Comment author: lackofcheese 24 June 2012 11:04:10PM *  1 point [-]

In your problem, TDT does indeed 2-box, but it's quite a different problem from the original one. Here's the main difference:

I ran a simulation of this problem

vs

I ran a simulation of Newcomb's problem

Comment author: APMason 24 June 2012 08:59:33PM 0 points [-]

Well, in the problem you present here TDT would 2-box, but you've avoided the hard part of the problem from the OP, in which there is no way to tell whether you're in the simulation or not (or at least there is no way for the simulated you to tell), unless you're running some algorithm other than TDT.

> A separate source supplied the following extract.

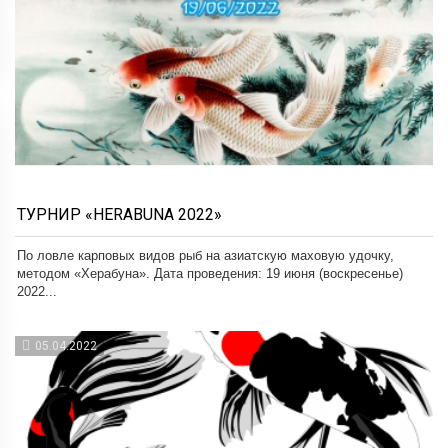
ТУРНИР «HERABUNA 2022»
По ловле карповых видов рыб на азиатскую маховую удочку,
методом «Херабуна». Дата проведения: 19 июня (воскресенье)
2022...
05.04.2022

Comment author: MugaSofer 25 December 2012 03:53:04PM *  -1 points [-]

The simulated agent and yourself were not subjected to the same problem.

Um, yes, they were. That's the whole point.

Comment author: loup-vaillant 31 December 2012 07:40:07PM 0 points [-]

I'll need to write a full discussion post about that at some point. There is one crucial difference besides "I'm TDT" and "I'm CDT". It's "The simulated agent uses the same decision theory" and "The simulated agent does not use the same decision theory".

That's not exactly the same problem, and I think that is the whole point.